S’il ne permet pas d’échapper à la traçabilité, l’article 16 de la 2001/18 conserve un intérêt. Les informations requises via cet article doivent, même si elles dérogent à l’article 13, permettre d’assurer « un niveau élevé de sécurité pour la santé humaine et l’environnement, et reposent sur les preuves scientifiques disponibles ». On lit ici le cœur des impacts de l’article 16. Car il permet aux États et à la Commission de décider que les informations à fournir pour évaluer les risques liés à « certains types d’OGM » avant autorisation sont réduites à peau de chagrin. Et s’il est prévu que les experts réunis au sein de l’Agence européenne de sécurité des aliments (AESA/EFSA) soient consultés sur la proposition de dérogation, leur accord n’est pas nécessaire.

Cette situation d’allègement de l’évaluation des risques avant autorisation rejoint un autre allègement adopté en 2013. Cette année-là, l’adoption du règlement d’application 503/2013 ouvrait la porte pour les OGM à destination alimentaire humaine ou animale à une évaluation réduite des risques. Il prévoit en effet la possibilité, par exemple, de soumettre moins de données d’évaluation des risques selon la nature du produit, si de telles données sont jugées scientifiquement inutiles voire même s’il est techniquement impossible de les fournir [4].

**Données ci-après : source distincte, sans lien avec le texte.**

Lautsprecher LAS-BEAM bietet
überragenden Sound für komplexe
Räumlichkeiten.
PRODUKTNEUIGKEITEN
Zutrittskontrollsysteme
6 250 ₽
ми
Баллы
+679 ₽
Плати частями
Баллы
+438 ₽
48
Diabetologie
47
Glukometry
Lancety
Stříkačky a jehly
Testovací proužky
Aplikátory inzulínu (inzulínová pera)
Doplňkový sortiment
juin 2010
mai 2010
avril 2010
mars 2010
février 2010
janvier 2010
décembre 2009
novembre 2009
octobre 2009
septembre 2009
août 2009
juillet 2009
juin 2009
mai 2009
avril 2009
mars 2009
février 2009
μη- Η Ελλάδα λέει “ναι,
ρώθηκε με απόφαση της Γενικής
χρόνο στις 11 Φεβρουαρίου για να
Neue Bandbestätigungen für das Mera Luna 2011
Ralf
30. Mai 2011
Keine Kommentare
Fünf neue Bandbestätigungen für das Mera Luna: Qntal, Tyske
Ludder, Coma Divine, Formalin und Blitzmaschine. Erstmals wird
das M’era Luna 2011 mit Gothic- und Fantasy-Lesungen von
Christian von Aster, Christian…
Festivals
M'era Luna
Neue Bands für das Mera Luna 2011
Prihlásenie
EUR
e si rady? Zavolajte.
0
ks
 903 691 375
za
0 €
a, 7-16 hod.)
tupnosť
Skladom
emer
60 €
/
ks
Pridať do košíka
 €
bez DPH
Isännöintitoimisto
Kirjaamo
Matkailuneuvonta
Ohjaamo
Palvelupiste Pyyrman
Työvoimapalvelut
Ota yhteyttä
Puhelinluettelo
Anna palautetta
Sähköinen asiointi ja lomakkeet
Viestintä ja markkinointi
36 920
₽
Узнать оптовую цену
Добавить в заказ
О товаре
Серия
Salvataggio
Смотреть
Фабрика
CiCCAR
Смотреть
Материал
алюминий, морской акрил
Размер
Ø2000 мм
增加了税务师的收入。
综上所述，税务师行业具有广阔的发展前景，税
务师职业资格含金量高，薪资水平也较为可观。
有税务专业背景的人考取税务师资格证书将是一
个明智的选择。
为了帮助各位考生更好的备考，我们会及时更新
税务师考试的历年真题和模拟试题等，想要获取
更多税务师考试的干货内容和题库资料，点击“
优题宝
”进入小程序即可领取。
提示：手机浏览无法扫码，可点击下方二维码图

Malgré les cris d’orfraie des pro-OGM qui, suite aux décisions de la CJUE et du Conseil d’État, réclament un changement de la législation pour en affranchir ce type d’OGM, force est de constater que cette dernière offre déjà plusieurs possibilités d’échapper à sa propre application. Pour les OGM non alimentaires, l’article 16 de la directive 2001/18 permet d’échapper à une évaluation des risques ou à la surveillance de l’environnement post-commercialisation. Si l’étiquetage est potentiellement concerné par un tel échappatoire, ce n’est par contre pas le cas de la traçabilité. Une traçabilité qui mécontente les industriels et justifie manifestement de réclamer un changement de législation.